You don't bet if it's going up or down.  No one is going to bet that it's going down, of course.  The idea is no one really knows what the difficulty will be in December.  Let's use a block 10 increases in the future from now as an example.  If I'm a miner, my profitability will vary tremendously based on what that difficulty is (along with every other along the way).  I cannot make an accurate assessment of whether my investment is profitable.  However, you can have difficulty futures, such that if the difficulty is above X it pays one party, and if it's below it pays the other party.  Both parties put in money up front, and get paid out in December whatever the results are.  It does not matter what X is, there is a price that someone could theoretically pay for both sides.

So you have various levels of X, and they require different contribution shares from each party.  The winner of each contract wins 1 BTC.  For example, you may have:
DifficultyPrice to win if overPrice to win if under
500,000,000.01BTC.99BTC
400,000,000.25BTC.75BTC
300,000,000.60BTC.40BTC
200,000,000.90BTC.10BTC
100,000,000.99BTC.01BTC

The prices will roughly track the probability of the difficulty being at that level.  For example, with these made up numbers, it would infer there is a 1% chance of being > 500M, a 25% chance of being above 400M, a 60% chance of being above 300M, a 90% chance of being above 200M, and 99% chance of being above 100M.  These kinds of prices will allow him calculate how much BTC he should mine in those 2016 blocks based on current expectations.  In addition, he can also buy some of these contracts, such as above 400M and above 500M, such that it will compensate him if difficulty rises too much, he can at least recover some of his investment.  This has a cost, but if it is lower, he will make up for it in extra bitcoins mined.

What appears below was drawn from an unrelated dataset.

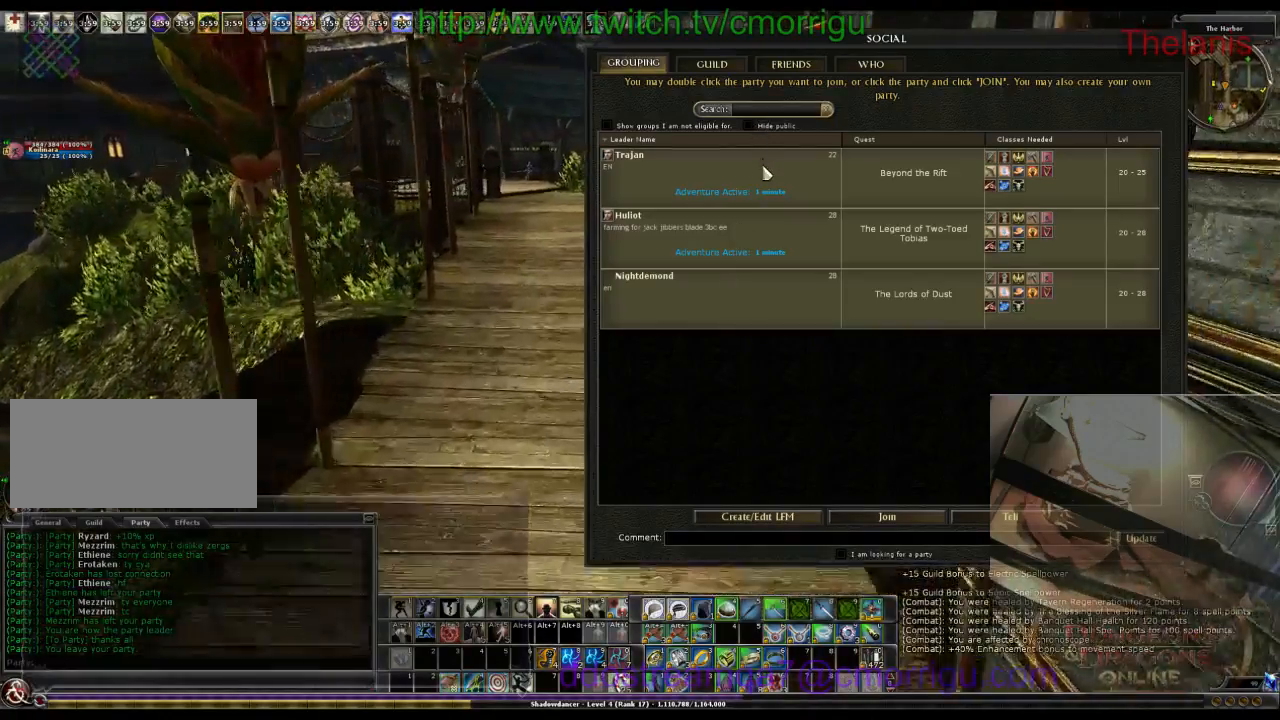
{"keys": ["w"], "events": []}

Why would someone take the opposite side?  Profit.  Say I think the difficulty will only be above 400M 10% of the time.  So I can bet 75 BTC against it going above 400M.  10% of the time, I lose my 75BTC.  90% of the time, I win 25 BTC.  This means I profit 60BTC.  I still win even if the difficulty rises to 399M.

Taking it an additional step forward, someone could offer a more complicated contract such that the miner only needs to pay a simple price, and the result of the payout would be proportional to the difficulty.  Say a miner only wanted to hedge above 400M in this case.  He could be paid Expectations of Mining at 400M - what he would make mining at the actual difficulty.  So if it was 405M, he would get a small payout, and if it was 600M, he would get a larger payout.  He would pay a small amount for this service, and would use it to make his expectations much more known in the present and make his decision making on expanding rigs, etc... easier to plan.